GIVEN RECORDS section start

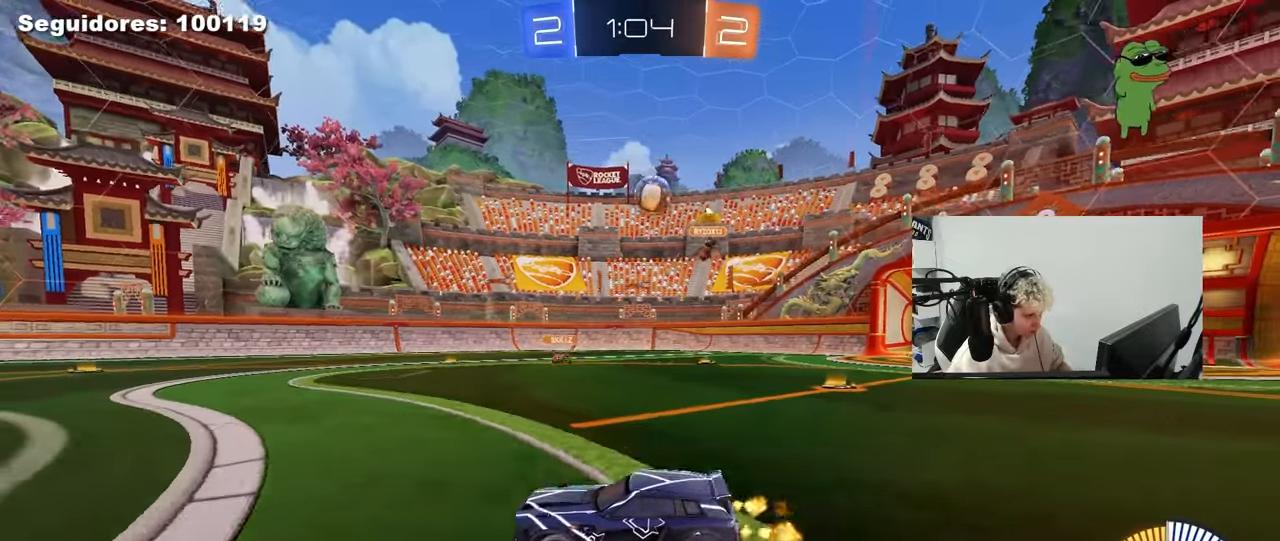
{"keys": ["a", "w"], "mouse": [], "mouse_move": "still", "events": [[67, "d", "down"], [117, "w", "up"], [267, "d", "up"], [400, "a", "down"], [450, "w", "down"]]}
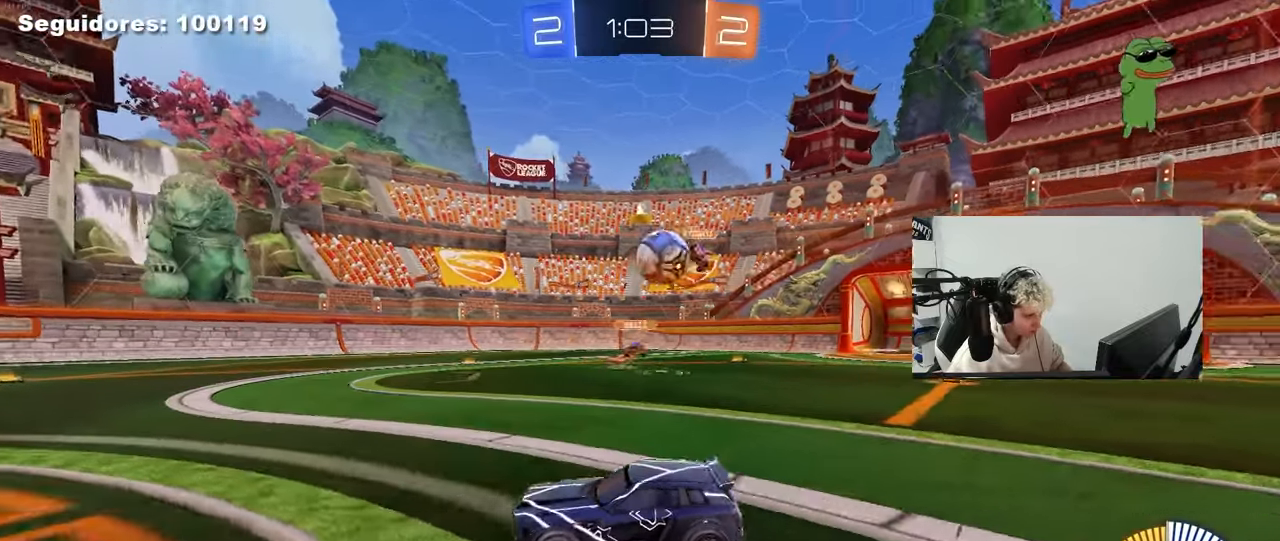
{"keys": ["w"], "mouse": ["left"], "mouse_move": "still", "events": [[183, "mouse_left", "down"], [417, "a", "up"]]}
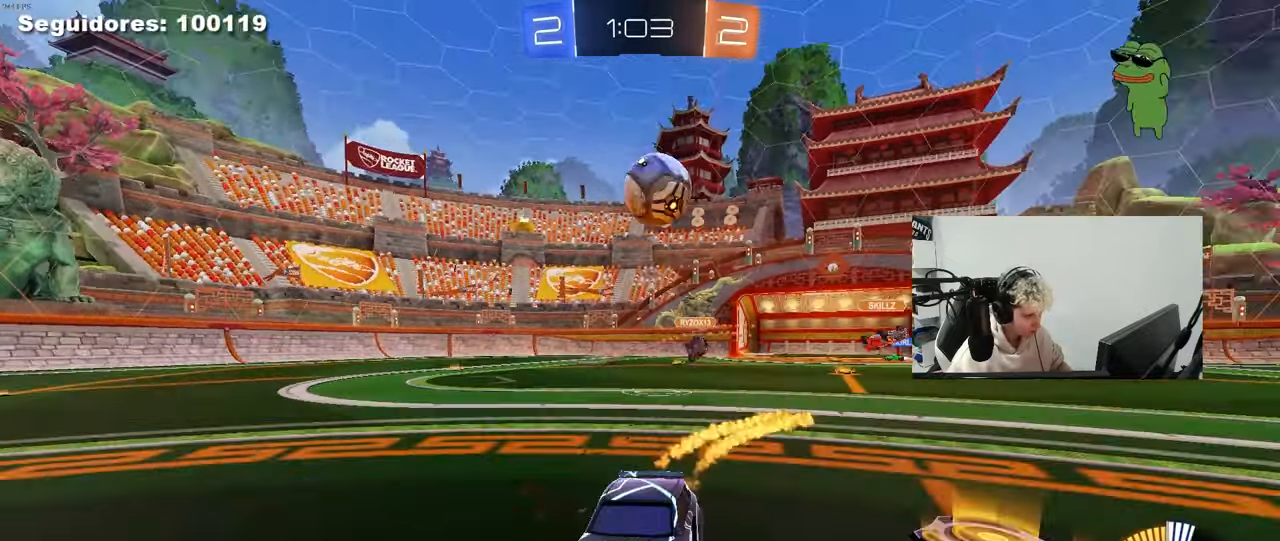
{"keys": ["s"], "mouse": ["right"], "mouse_move": "down-left", "events": [[67, "mouse_left", "up"], [100, "w", "up"], [150, "a", "down"], [200, "s", "down"], [283, "a", "up"], [283, "d", "down"], [333, "mouse_right", "down"], [433, "d", "up"]]}
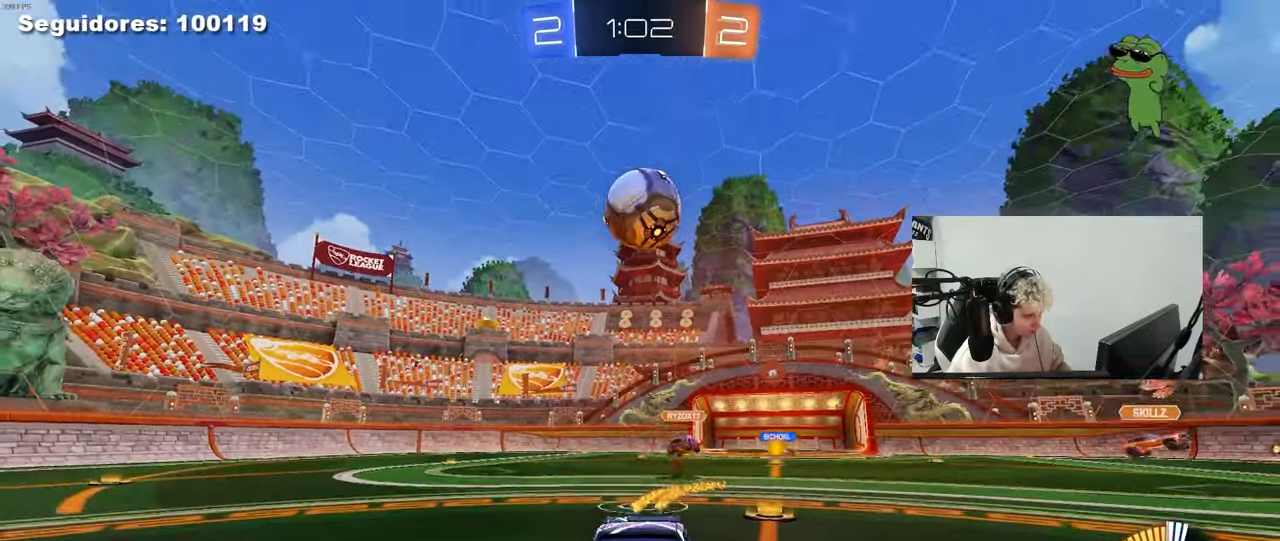
{"keys": ["a", "shift"], "mouse": ["left"], "mouse_move": "still", "events": [[117, "s", "up"], [167, "mouse_left", "down"], [217, "a", "down"], [217, "s", "down"], [267, "d", "down"], [300, "a", "up"], [350, "d", "up"], [350, "mouse_right", "up"], [350, "s", "up"], [350, "shift", "down"], [400, "a", "down"]]}
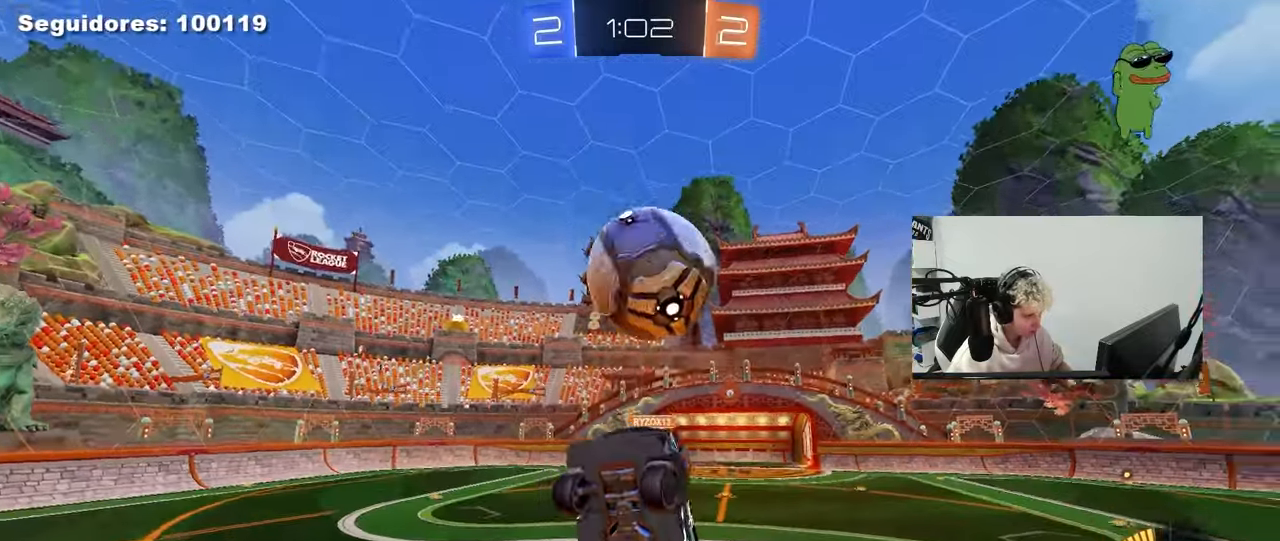
{"keys": ["d", "s", "shift"], "mouse": [], "mouse_move": "still", "events": [[83, "a", "up"], [83, "d", "down"], [133, "mouse_left", "up"], [133, "shift", "up"], [233, "s", "down"], [317, "shift", "down"]]}
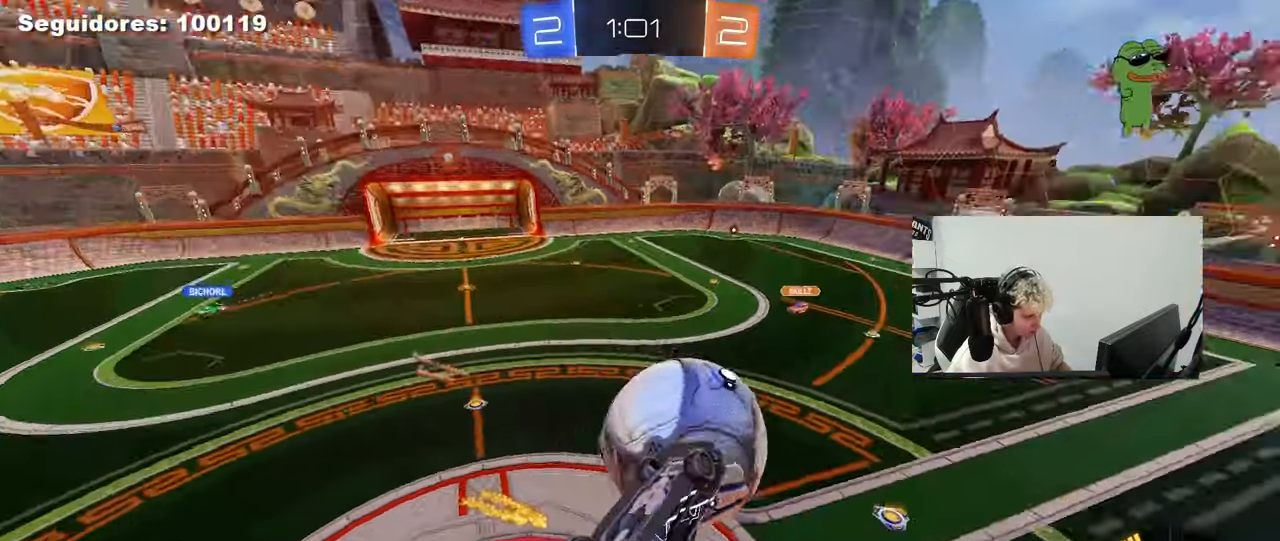
{"keys": ["a", "s"], "mouse": ["left"], "mouse_move": "still", "events": [[17, "a", "down"], [50, "a", "up"], [50, "shift", "up"], [100, "mouse_left", "down"], [100, "s", "up"], [150, "a", "down"], [150, "d", "up"], [150, "shift", "down"], [333, "s", "down"], [383, "mouse_left", "up"], [483, "mouse_left", "down"], [483, "shift", "up"]]}
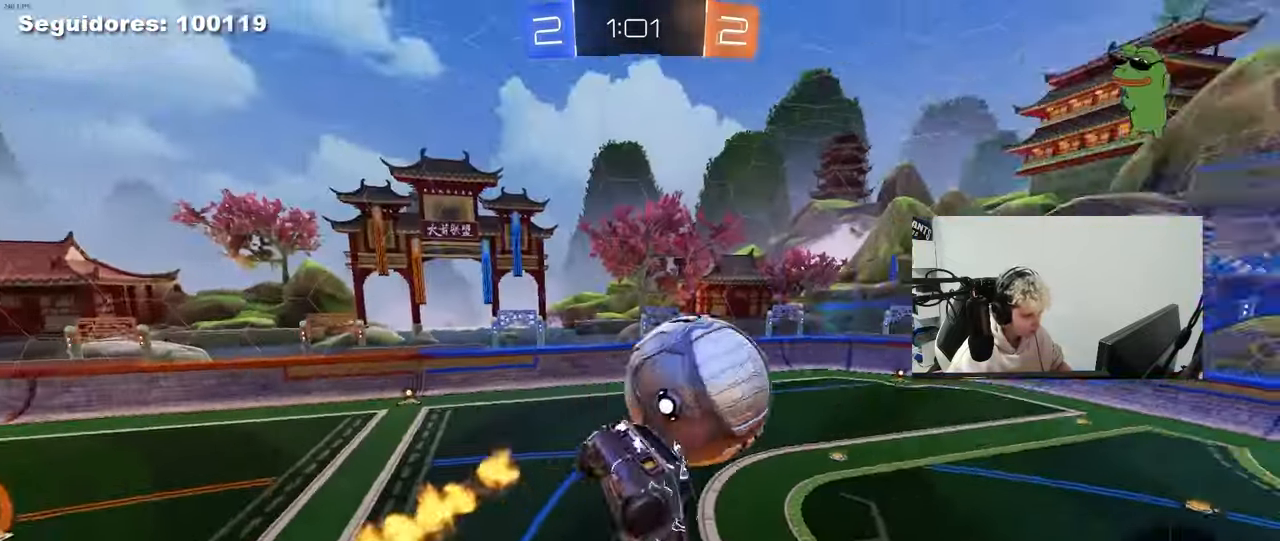
{"keys": ["d", "w"], "mouse": ["left"], "mouse_move": "still", "events": [[67, "d", "down"], [117, "a", "up"], [167, "s", "up"], [267, "d", "up"], [350, "w", "down"], [400, "d", "down"]]}
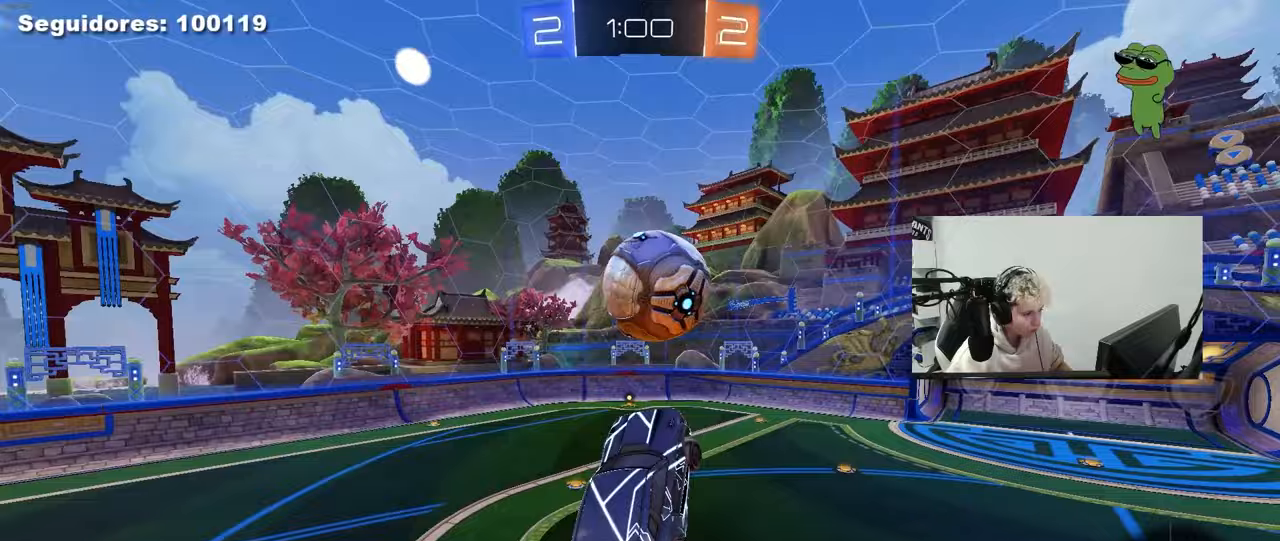
{"keys": ["d"], "mouse": ["left"], "mouse_move": "still", "events": [[50, "d", "up"], [50, "w", "up"], [133, "a", "down"], [317, "w", "down"], [367, "a", "up"], [417, "d", "down"], [467, "w", "up"]]}
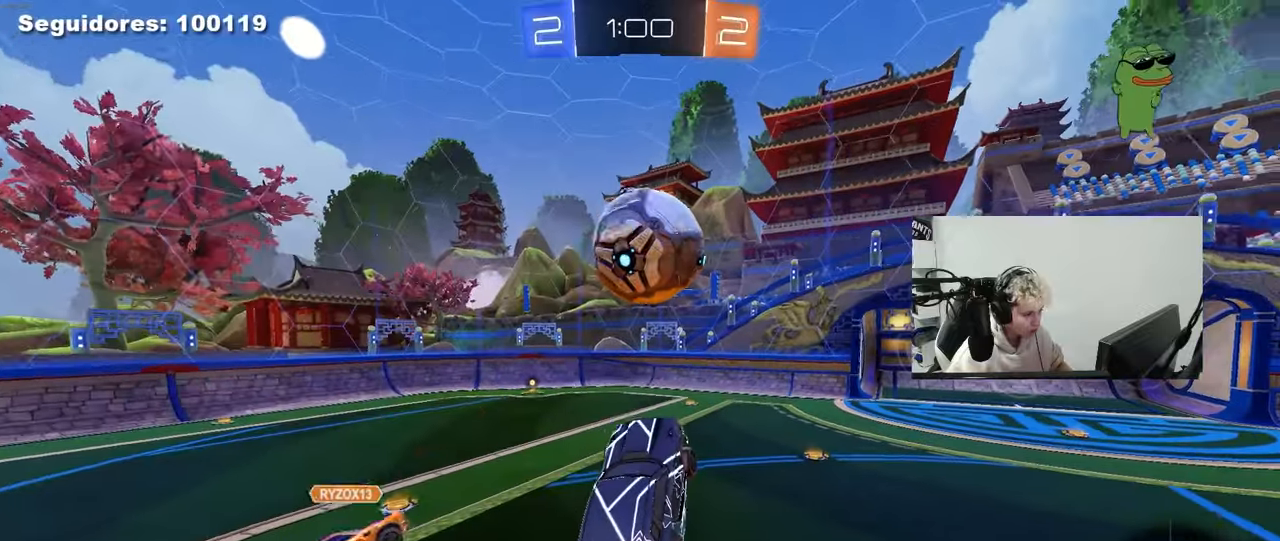
{"keys": [], "mouse": ["left"], "mouse_move": "still", "events": [[50, "d", "up"], [150, "a", "down"], [200, "w", "down"], [250, "a", "up"], [283, "d", "down"], [283, "w", "up"], [383, "d", "up"]]}
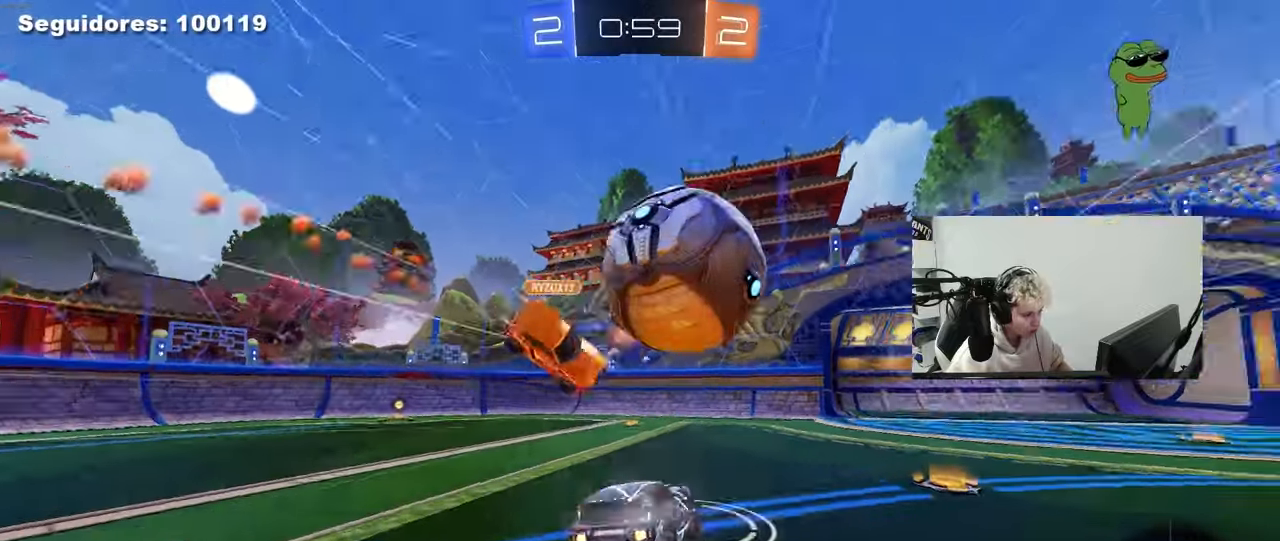
{"keys": ["d", "s"], "mouse": [], "mouse_move": "still", "events": [[33, "w", "down"], [67, "d", "down"], [267, "d", "up"], [350, "d", "down"], [350, "mouse_left", "up"], [400, "w", "up"], [450, "s", "down"]]}
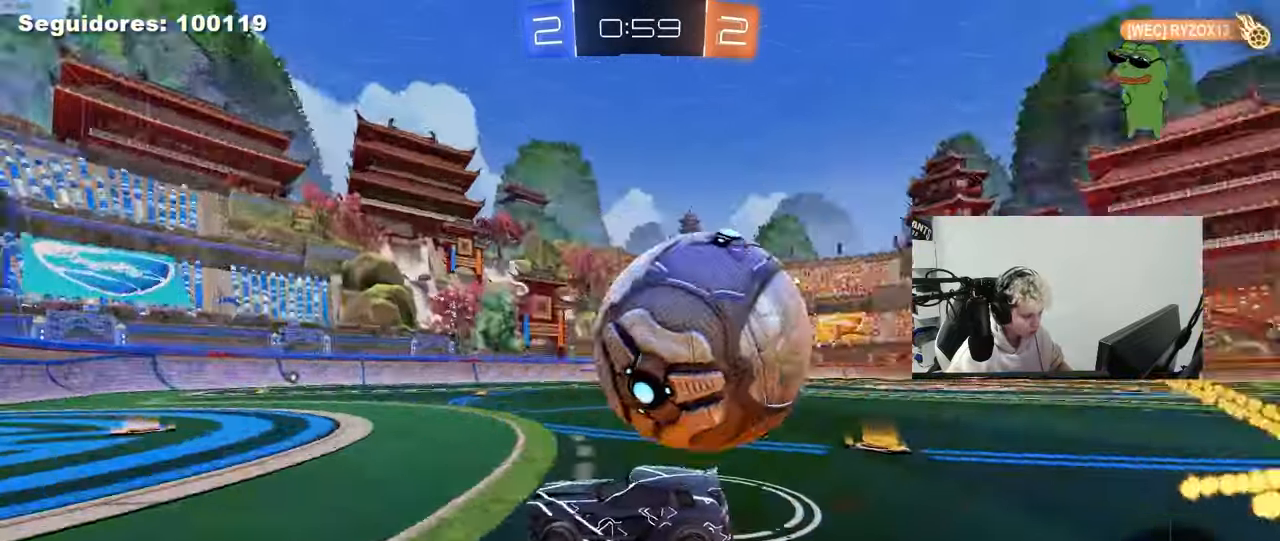
{"keys": ["d"], "mouse": [], "mouse_move": "still", "events": [[50, "a", "down"], [50, "d", "up"], [183, "s", "up"], [233, "a", "up"], [233, "d", "down"], [283, "s", "down"], [417, "s", "up"]]}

GIVEN RECORDS section end

§ EXERCISE:
Only the text of the records belongs in your answer, copied exactly as it appears above.

§ TASK ANSWER:
{"keys": ["a", "w"], "mouse": [], "mouse_move": "still", "events": [[67, "d", "down"], [117, "w", "up"], [267, "d", "up"], [400, "a", "down"], [450, "w", "down"]]}
{"keys": ["w"], "mouse": ["left"], "mouse_move": "still", "events": [[183, "mouse_left", "down"], [417, "a", "up"]]}
{"keys": ["s"], "mouse": ["right"], "mouse_move": "down-left", "events": [[67, "mouse_left", "up"], [100, "w", "up"], [150, "a", "down"], [200, "s", "down"], [283, "a", "up"], [283, "d", "down"], [333, "mouse_right", "down"], [433, "d", "up"]]}
{"keys": ["a", "shift"], "mouse": ["left"], "mouse_move": "still", "events": [[117, "s", "up"], [167, "mouse_left", "down"], [217, "a", "down"], [217, "s", "down"], [267, "d", "down"], [300, "a", "up"], [350, "d", "up"], [350, "mouse_right", "up"], [350, "s", "up"], [350, "shift", "down"], [400, "a", "down"]]}
{"keys": ["d", "s", "shift"], "mouse": [], "mouse_move": "still", "events": [[83, "a", "up"], [83, "d", "down"], [133, "mouse_left", "up"], [133, "shift", "up"], [233, "s", "down"], [317, "shift", "down"]]}
{"keys": ["a", "s"], "mouse": ["left"], "mouse_move": "still", "events": [[17, "a", "down"], [50, "a", "up"], [50, "shift", "up"], [100, "mouse_left", "down"], [100, "s", "up"], [150, "a", "down"], [150, "d", "up"], [150, "shift", "down"], [333, "s", "down"], [383, "mouse_left", "up"], [483, "mouse_left", "down"], [483, "shift", "up"]]}
{"keys": ["d", "w"], "mouse": ["left"], "mouse_move": "still", "events": [[67, "d", "down"], [117, "a", "up"], [167, "s", "up"], [267, "d", "up"], [350, "w", "down"], [400, "d", "down"]]}
{"keys": ["d"], "mouse": ["left"], "mouse_move": "still", "events": [[50, "d", "up"], [50, "w", "up"], [133, "a", "down"], [317, "w", "down"], [367, "a", "up"], [417, "d", "down"], [467, "w", "up"]]}
{"keys": [], "mouse": ["left"], "mouse_move": "still", "events": [[50, "d", "up"], [150, "a", "down"], [200, "w", "down"], [250, "a", "up"], [283, "d", "down"], [283, "w", "up"], [383, "d", "up"]]}
{"keys": ["d", "s"], "mouse": [], "mouse_move": "still", "events": [[33, "w", "down"], [67, "d", "down"], [267, "d", "up"], [350, "d", "down"], [350, "mouse_left", "up"], [400, "w", "up"], [450, "s", "down"]]}
{"keys": ["d"], "mouse": [], "mouse_move": "still", "events": [[50, "a", "down"], [50, "d", "up"], [183, "s", "up"], [233, "a", "up"], [233, "d", "down"], [283, "s", "down"], [417, "s", "up"]]}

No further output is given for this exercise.